Figure 3Expression profile of the ECM-receptor interaction genes in GBM cell lines. (A) Heatmap of the relative expression of genes enriched in the ECM-receptor interaction pathway, estimated expression in each GBM cell line relative to non-tumor astrocytes (ACBRI-371) are shown. (B) Western blot validating ITGA5 and ITGB1 expression in U87MG, U138MG, T98G, and U251MG cell lines. (C) Protein samples were collected 0, 6, 12, 18, 24, 30, 36, 42, and 48h after irradiation treatment with 10 Gy and the ITGA5 and ITGB1 protein levels assessed by western blot. The two bands detected for these integrins correspond to the precursor (upper band) and mature (lower band) forms of the protein, and variations are commonly observed depending on the cell line analyzed.
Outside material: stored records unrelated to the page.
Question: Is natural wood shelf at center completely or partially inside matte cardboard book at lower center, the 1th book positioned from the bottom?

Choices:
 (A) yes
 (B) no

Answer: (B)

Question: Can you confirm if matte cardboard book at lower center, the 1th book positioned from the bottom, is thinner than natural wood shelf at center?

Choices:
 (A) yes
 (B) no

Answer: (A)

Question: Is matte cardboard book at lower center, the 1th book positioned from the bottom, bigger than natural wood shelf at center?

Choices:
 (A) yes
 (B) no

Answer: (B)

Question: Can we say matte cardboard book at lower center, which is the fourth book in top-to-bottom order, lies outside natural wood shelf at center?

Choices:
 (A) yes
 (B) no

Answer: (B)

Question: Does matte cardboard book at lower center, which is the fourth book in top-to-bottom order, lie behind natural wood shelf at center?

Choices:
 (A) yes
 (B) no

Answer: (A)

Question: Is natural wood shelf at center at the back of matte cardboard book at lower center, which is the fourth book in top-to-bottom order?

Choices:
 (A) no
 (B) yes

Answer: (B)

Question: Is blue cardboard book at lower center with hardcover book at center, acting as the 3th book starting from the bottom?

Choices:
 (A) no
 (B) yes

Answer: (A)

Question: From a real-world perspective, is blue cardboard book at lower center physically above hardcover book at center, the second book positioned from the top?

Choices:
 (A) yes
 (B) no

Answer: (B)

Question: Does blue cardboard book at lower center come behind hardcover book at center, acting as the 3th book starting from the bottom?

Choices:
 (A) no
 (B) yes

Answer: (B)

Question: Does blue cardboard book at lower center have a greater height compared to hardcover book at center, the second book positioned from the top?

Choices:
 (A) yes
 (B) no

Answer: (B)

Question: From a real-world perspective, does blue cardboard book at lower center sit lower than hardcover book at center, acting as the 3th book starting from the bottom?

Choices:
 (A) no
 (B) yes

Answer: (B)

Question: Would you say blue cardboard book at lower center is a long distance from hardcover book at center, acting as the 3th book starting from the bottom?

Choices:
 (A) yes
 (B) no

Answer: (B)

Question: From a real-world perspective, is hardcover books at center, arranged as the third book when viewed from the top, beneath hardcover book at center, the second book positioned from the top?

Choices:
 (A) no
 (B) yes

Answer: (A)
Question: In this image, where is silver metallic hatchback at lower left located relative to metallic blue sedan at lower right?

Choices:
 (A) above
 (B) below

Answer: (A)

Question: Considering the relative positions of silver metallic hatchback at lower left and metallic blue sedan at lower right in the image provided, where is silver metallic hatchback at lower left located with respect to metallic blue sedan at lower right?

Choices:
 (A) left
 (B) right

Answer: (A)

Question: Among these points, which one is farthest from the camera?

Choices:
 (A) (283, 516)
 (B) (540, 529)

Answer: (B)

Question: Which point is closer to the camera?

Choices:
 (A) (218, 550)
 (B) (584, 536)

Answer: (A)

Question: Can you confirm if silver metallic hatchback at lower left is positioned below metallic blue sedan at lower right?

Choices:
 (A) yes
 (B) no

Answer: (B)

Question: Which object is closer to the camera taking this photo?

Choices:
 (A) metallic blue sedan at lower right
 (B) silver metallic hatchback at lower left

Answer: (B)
Figure 4Homologous Recombination and Mismatch Repair pathways are enriched in proliferative GBM cell lines. Heatmaps representative of the expression of genes from the Homologous Recombination and Mismatch Repair pathways were generated with the data from each GBM cell line relative to non-tumor astrocytes (ACBRI-371).
Figure 5High levels of 31 ECM-receptor interaction transcripts are correlated with poor survival prognosis of radiation-treated patients. Kaplan Meier survival curves for LGG patients according to expression levels of the ECM-receptor interaction genes in the tumors. Patients were divided into four groups: i) untreated patients whose tumors expressed low levels of the analyzed gene; ii) untreated patients whose tumors expressed high levels of the analyzed gene; iii) irradiated patients whose tumors expressed low levels of the analyzed gene; iv) irradiated patients whose tumors expressed high levels of the analyzed gene. *p < 0.05, **p < 0.001, and ***p < 0.0001. The P-values were obtained from a log-rank test. Graphs were plotted with GraphPad Prism 4.0 software.
Figure 6The progressive accumulation of up-regulated ECM-receptor interaction genes impacts the resistance of tumors to irradiation. (A) The number of genes with expression above the threshold defined by the ROC curve was evaluated in each patient submitted to IR treatment and six categories, with an increasing number of altered genes, were defined. The percentage of alive or deceased patients included in each category is indicated. (B) Kaplan Meier survival curves for LGG patients according to the categories described in (A). Graphs were plotted with GraphPad Prism 4.0 software.